SUPPLIED MATERIAL:

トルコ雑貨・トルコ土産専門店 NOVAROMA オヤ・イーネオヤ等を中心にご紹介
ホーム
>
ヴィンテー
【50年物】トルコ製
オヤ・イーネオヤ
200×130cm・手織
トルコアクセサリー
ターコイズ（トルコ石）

JOB: Without omitting anything, output the entries exactly.

RESULT OF THIS TASK:
トルコ雑貨・トルコ土産専門店 NOVAROMA オヤ・イーネオヤ等を中心にご紹介
ホーム
>
ヴィンテー
【50年物】トルコ製
オヤ・イーネオヤ
200×130cm・手織
トルコアクセサリー
ターコイズ（トルコ石）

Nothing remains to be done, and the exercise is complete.